Setelah delapan bulan tak bermain dengan kesebelasan manapun, Aimar akhirnya mendapatkan tawaran bermain kembali dari kesebelasan lamanya, River Plate. Pada Januari 2015, ia pun mengkuti latihan pra-musim bersama kesebelasan yang membesarkan namanya itu.

Kondisinya baru pulih benar lima bulan kemudian, di mana ia akhirnya kembali menjalani pertandingan bersama River Plate, kesebelasan yang ditinggalkan selama 15 tahun. Aimar menjalani debut saat River mengalahkan Rosario Central pada 31 Mei 2015.

Namun ternyata laga itu menjadi laga pertama, sekaligus terakhir bagi Aimar. Pada 16 Juli lalu, Aimar memutuskan untuk gantung sepatu setelah namanya tak diikut sertakan pelatih River, Marcelo Gallardo, yang akan menjalani laga semi-final Copa Libertadores.

Keputusan yang diambil Gallardo untuk tak menyertakan Aimar adalah keputusan terbaik setelah Aimar menceritakan masalahnya selama ini pada Gallardo.

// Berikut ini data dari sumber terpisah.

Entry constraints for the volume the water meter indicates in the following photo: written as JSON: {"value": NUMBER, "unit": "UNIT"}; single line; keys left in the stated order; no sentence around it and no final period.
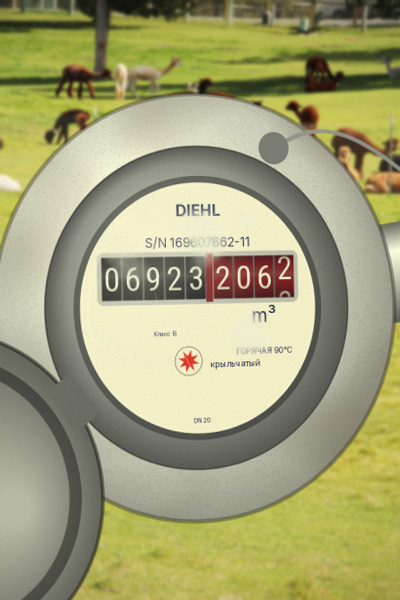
{"value": 6923.2062, "unit": "m³"}
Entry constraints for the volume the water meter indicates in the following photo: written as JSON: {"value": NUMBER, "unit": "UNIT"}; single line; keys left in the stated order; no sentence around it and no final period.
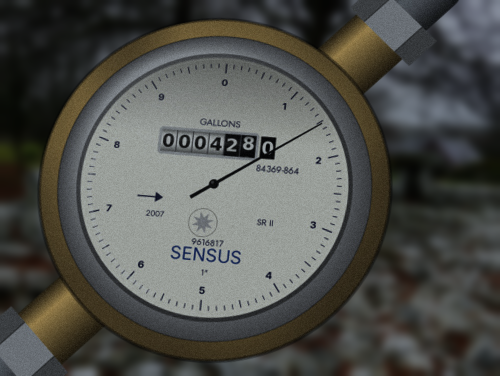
{"value": 4281.5, "unit": "gal"}
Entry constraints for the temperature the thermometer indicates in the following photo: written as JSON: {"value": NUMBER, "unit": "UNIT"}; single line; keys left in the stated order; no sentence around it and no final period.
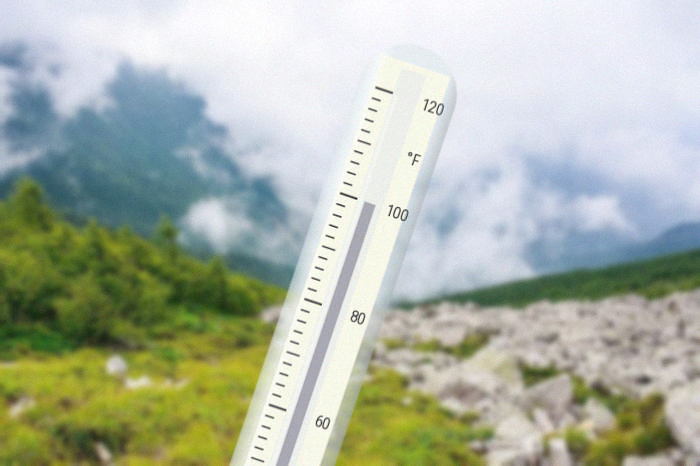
{"value": 100, "unit": "°F"}
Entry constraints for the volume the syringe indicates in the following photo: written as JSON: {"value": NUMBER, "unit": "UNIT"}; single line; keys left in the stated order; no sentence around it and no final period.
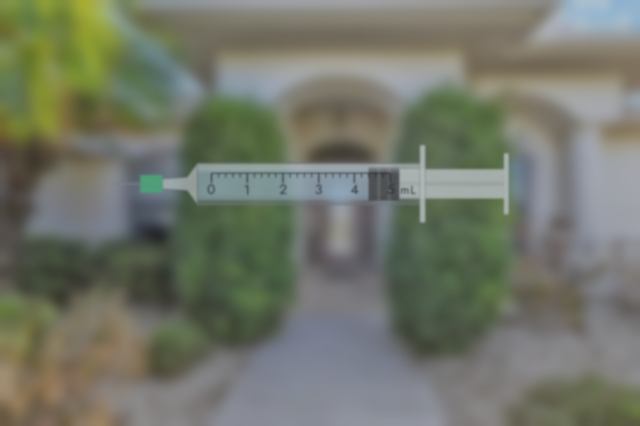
{"value": 4.4, "unit": "mL"}
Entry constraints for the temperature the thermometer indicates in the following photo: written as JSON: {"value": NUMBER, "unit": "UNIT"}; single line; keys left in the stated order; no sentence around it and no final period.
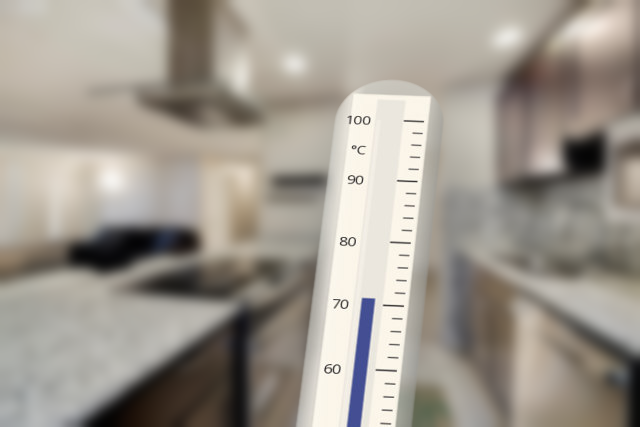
{"value": 71, "unit": "°C"}
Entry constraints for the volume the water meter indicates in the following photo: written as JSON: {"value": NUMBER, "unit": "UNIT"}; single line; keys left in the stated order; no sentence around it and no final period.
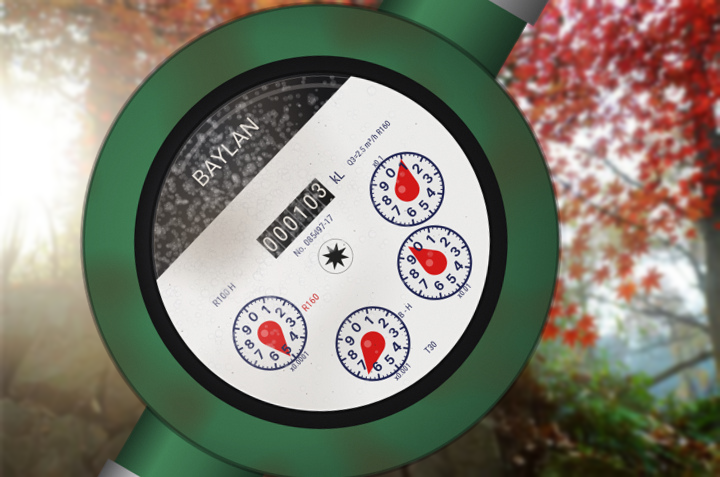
{"value": 103.0965, "unit": "kL"}
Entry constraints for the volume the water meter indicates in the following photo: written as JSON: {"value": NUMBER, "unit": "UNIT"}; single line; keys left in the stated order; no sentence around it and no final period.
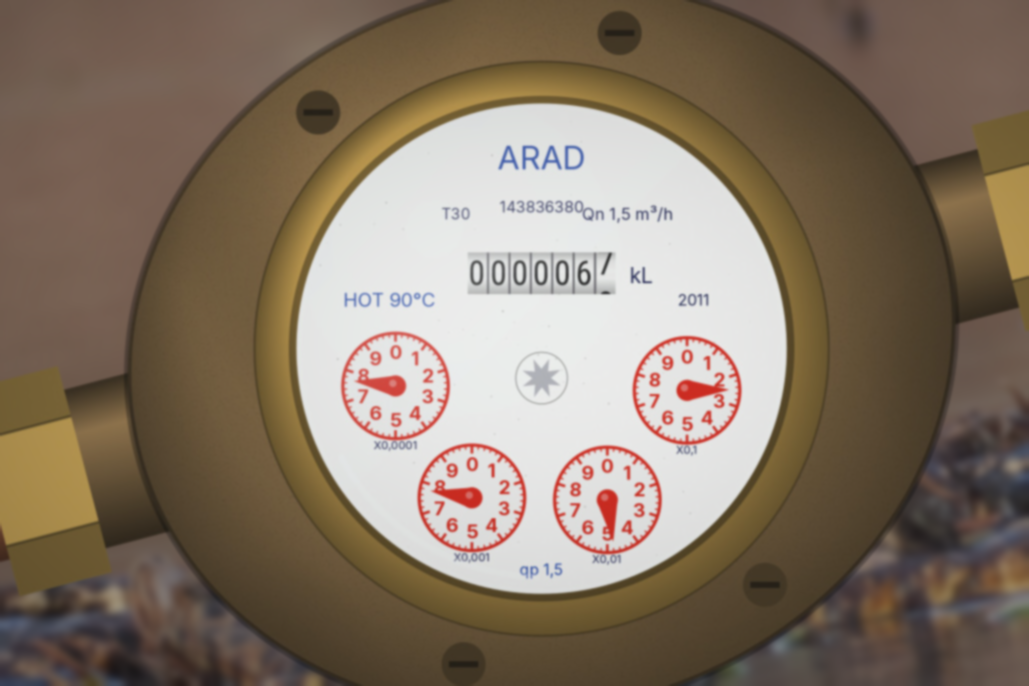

Aimar sempat berkata bahwa ia selama ini menderita dengan cedera yang dialaminya.

“Ia berkata bahwa ia sedang menderita. Tapi ia coba untuk menyembunyikannya di balik ambisi dan semangatnya untuk terus bermain,” ujar Gallardo seperti yang dilansir fourfourtwo.

Apa yang dikatakan Gallardo pun diamini oleh sang pemain. Ia tak memungkiri bahwa dirinya sedang menderita. Maka ketika keputusan Gallardo telah diambil, ia pun memutuskan untuk tak lagi bermain sepakbola.

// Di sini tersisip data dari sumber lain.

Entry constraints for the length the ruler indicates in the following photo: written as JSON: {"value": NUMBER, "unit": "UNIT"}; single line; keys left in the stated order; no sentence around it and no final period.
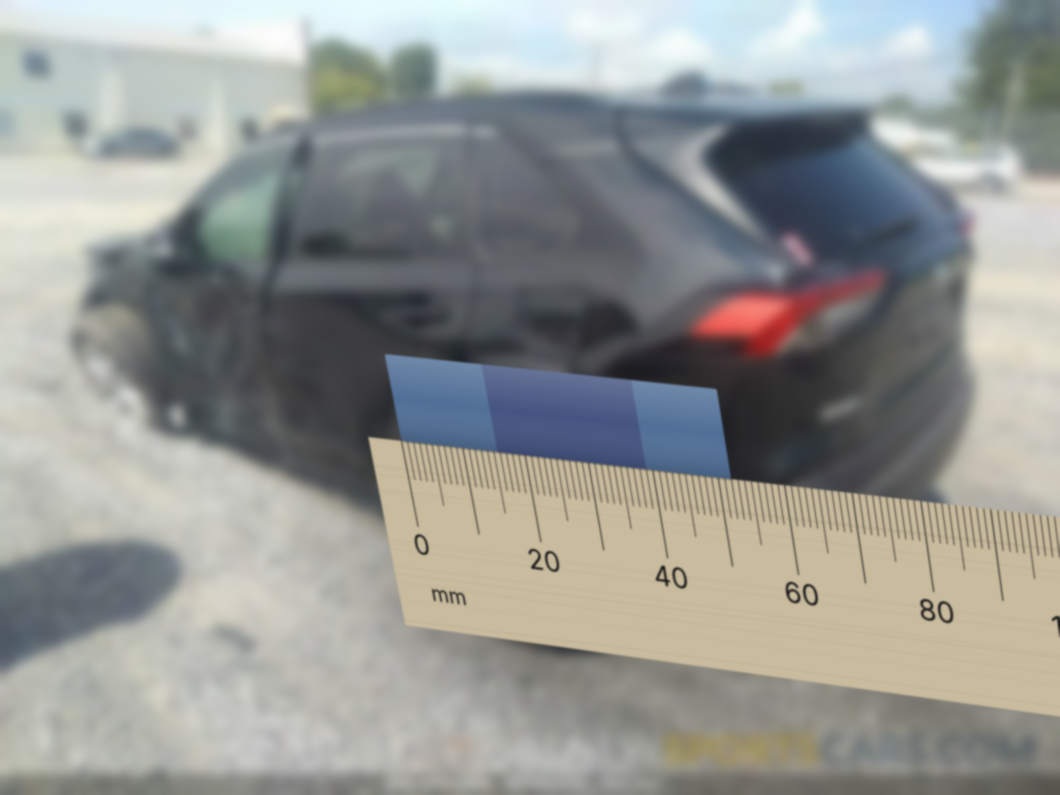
{"value": 52, "unit": "mm"}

“Kemarin mereka [tim pelatih] memberi tahu bahwa saya tak masuk dalam daftar pemain yang akan berlaga di Copa Libertadores, saya mengerti atas keputusan itu. Saya tidak ingin mengambil tempat yang telah diisi oleh pemain lain. Oleh karena itu, saya memutuskan untuk berhenti bermain,” tulis Aimar pada surat yang ia berikan untuk rekan-rekan setimnya di River.

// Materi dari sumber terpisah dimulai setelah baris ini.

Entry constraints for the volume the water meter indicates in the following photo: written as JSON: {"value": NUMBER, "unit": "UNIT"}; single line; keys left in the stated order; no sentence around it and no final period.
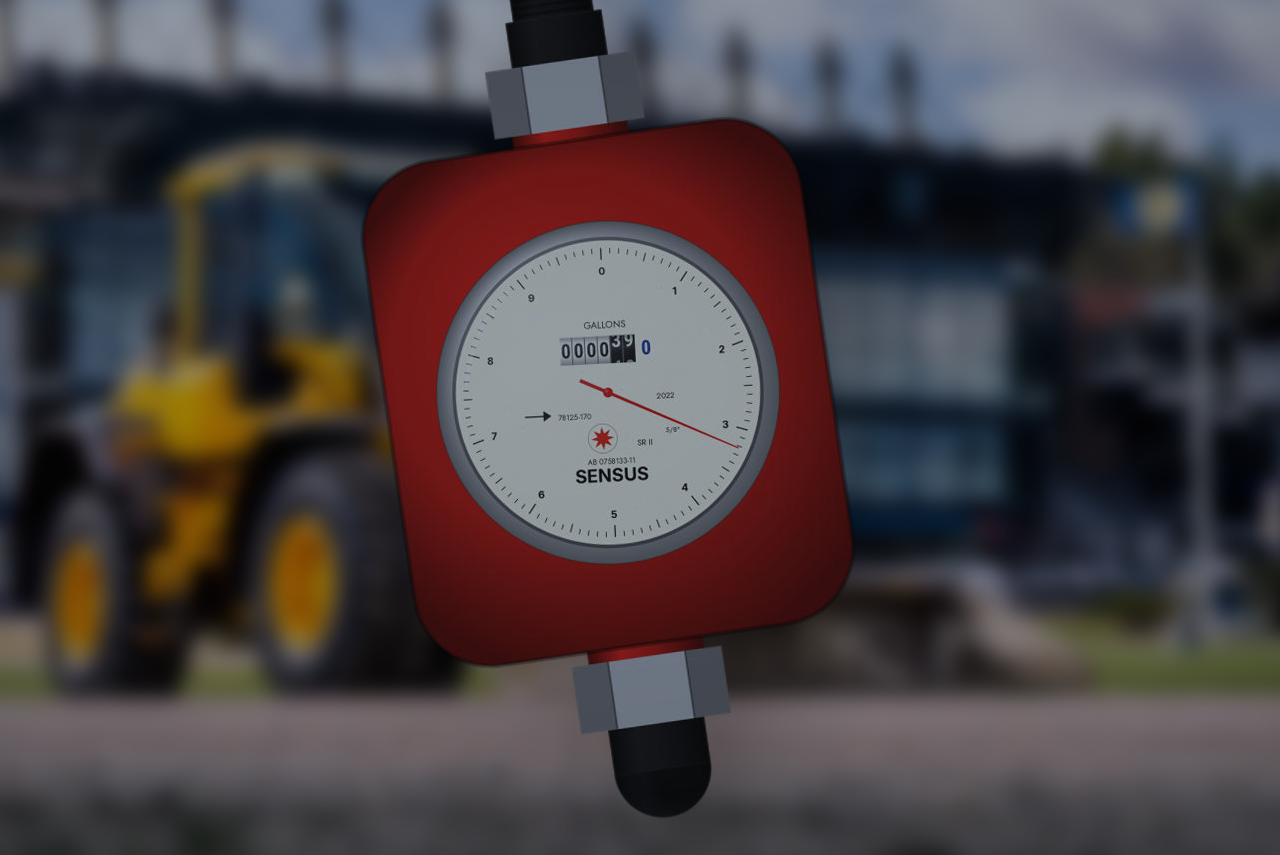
{"value": 393.2, "unit": "gal"}
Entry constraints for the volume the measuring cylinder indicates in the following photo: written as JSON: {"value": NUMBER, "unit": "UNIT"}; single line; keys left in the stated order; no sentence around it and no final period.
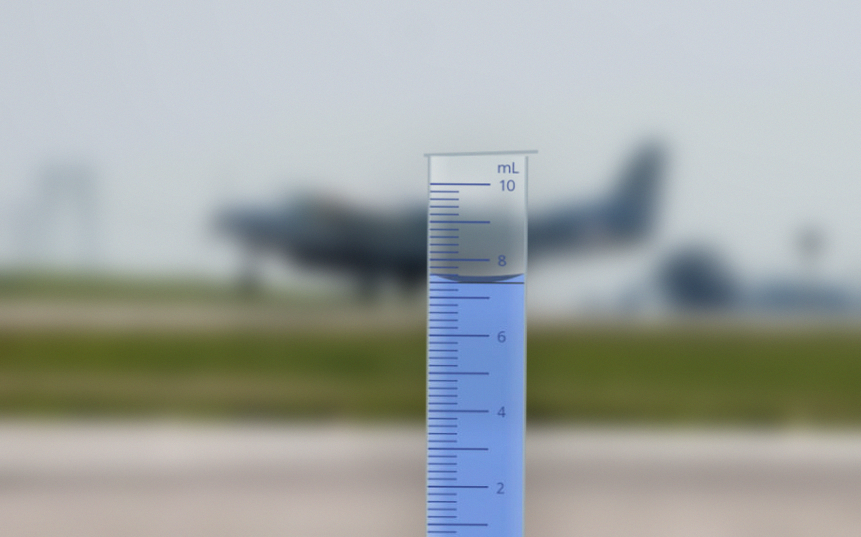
{"value": 7.4, "unit": "mL"}
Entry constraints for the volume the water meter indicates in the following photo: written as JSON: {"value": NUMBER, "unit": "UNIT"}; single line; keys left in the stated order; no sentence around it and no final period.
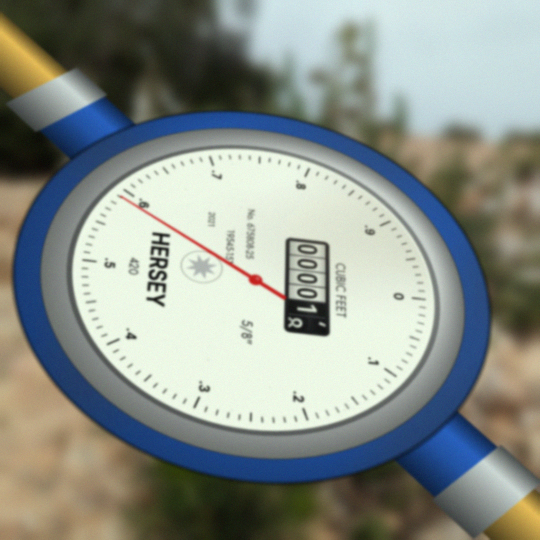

Lewat surat itu, Aimar memutuskan untuk mengakhiri karier sepakbolanya yang telah berjalan hampir 20 tahun. Dan kariernya tak berakhir manis meski pada awal karirnya disebut-sebut sebagai pemain Argentina terbaik pada eranya.

Aimar boleh kecewa, tapi begitulah hidup. Ada masanya seseorang berada di puncak karirnya, dan ada pula masanya karier orang tersebut menukik ke dasar. Dan bagi Aimar, masa menukik itu akhirnya telah tiba.